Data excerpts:
[Start]
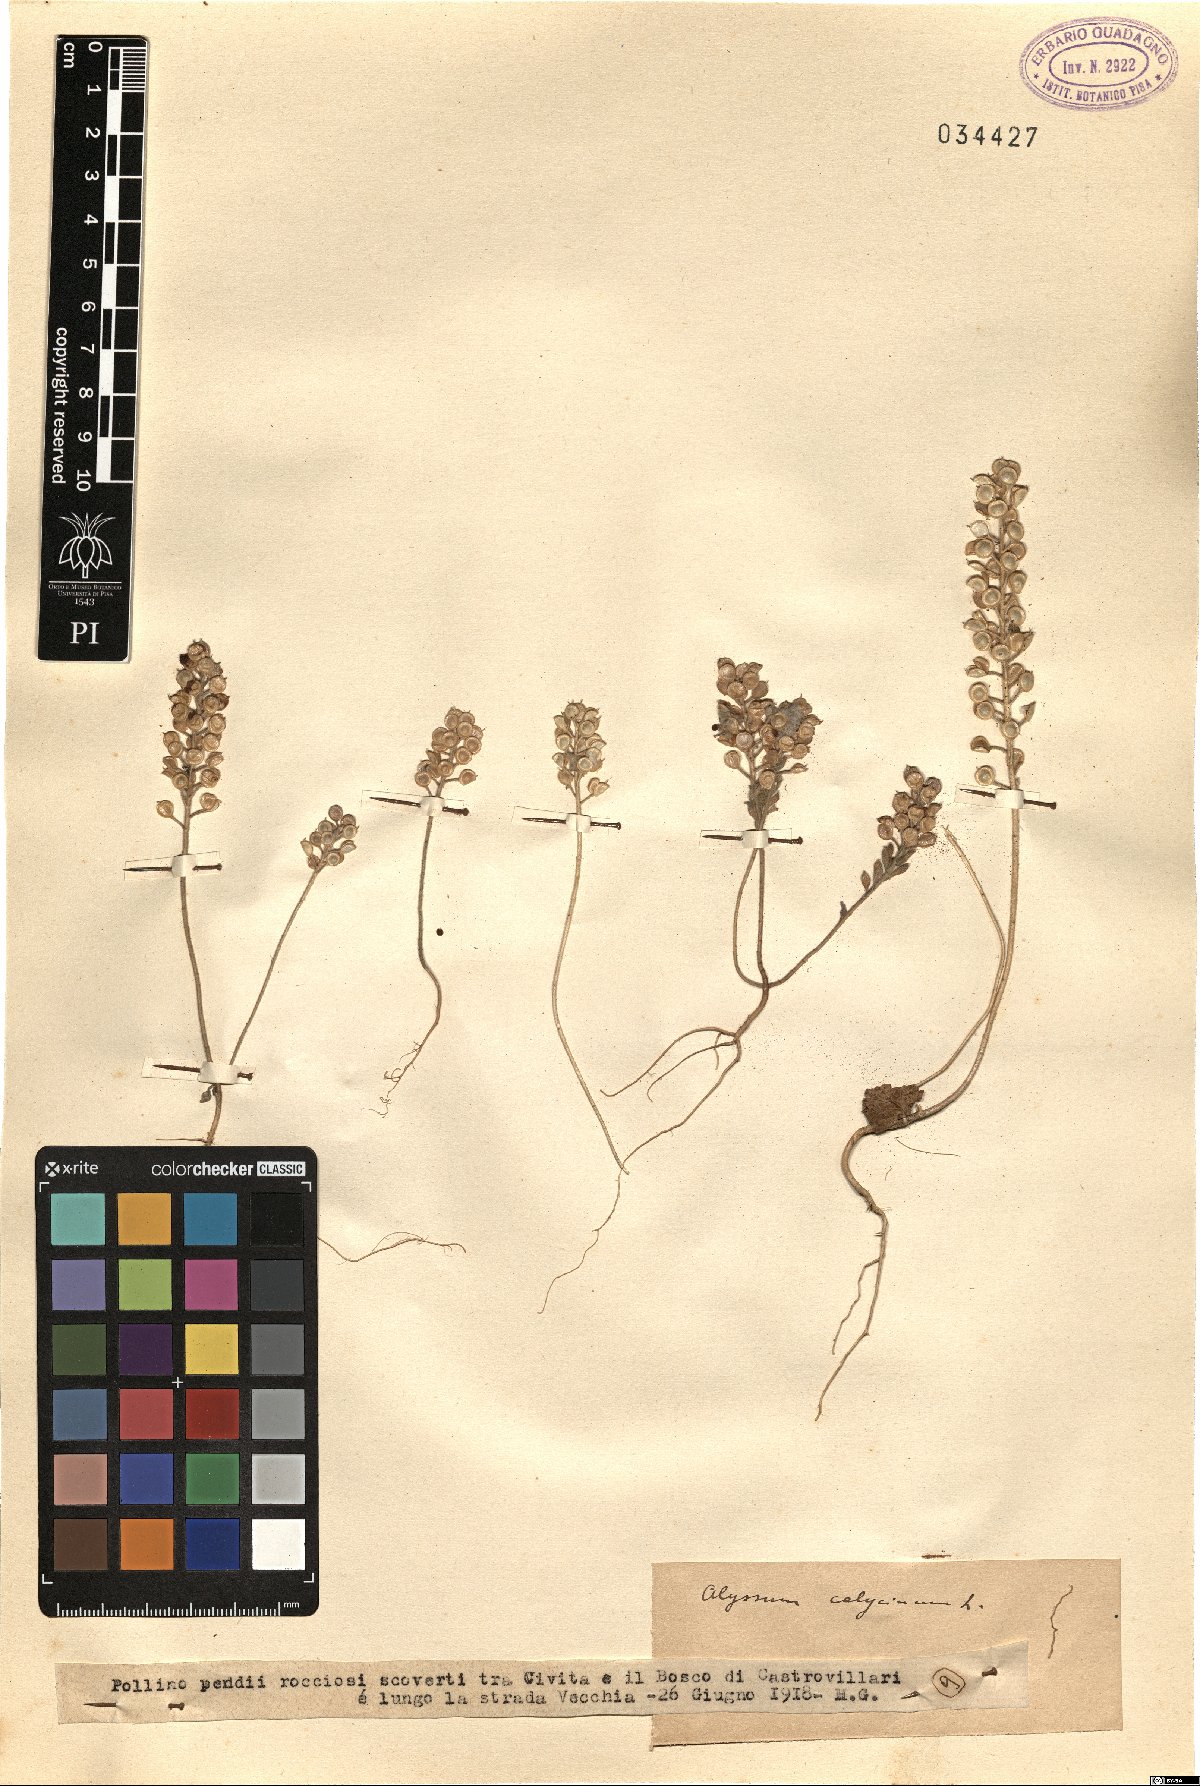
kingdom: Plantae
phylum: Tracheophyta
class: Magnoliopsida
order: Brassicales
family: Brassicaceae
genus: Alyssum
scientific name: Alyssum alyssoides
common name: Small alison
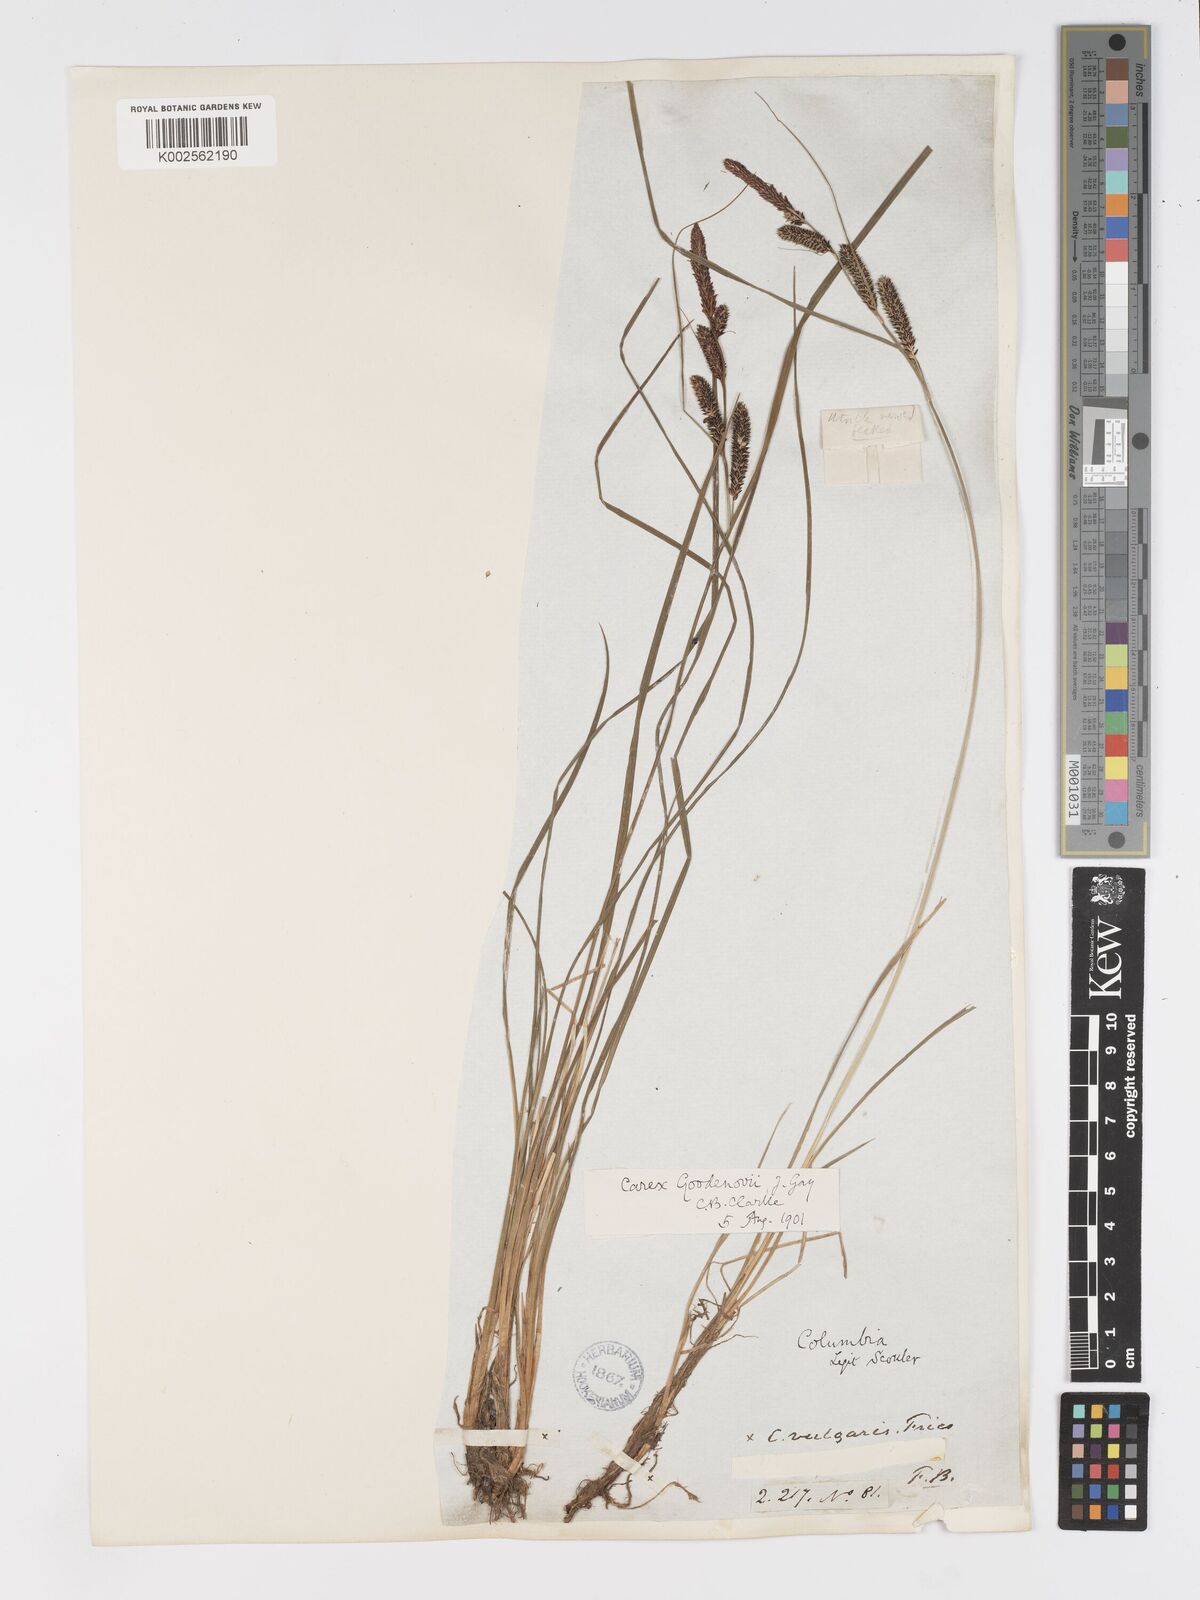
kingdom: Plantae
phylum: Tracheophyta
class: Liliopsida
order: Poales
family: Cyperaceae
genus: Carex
[End]
§ JOB
Return every taxonomy line in the rows above unchanged, leaving out the pictures.

§ EXERCISE ANSWER
kingdom: Plantae
phylum: Tracheophyta
class: Magnoliopsida
order: Brassicales
family: Brassicaceae
genus: Alyssum
scientific name: Alyssum alyssoides
common name: Small alison
kingdom: Plantae
phylum: Tracheophyta
class: Liliopsida
order: Poales
family: Cyperaceae
genus: Carex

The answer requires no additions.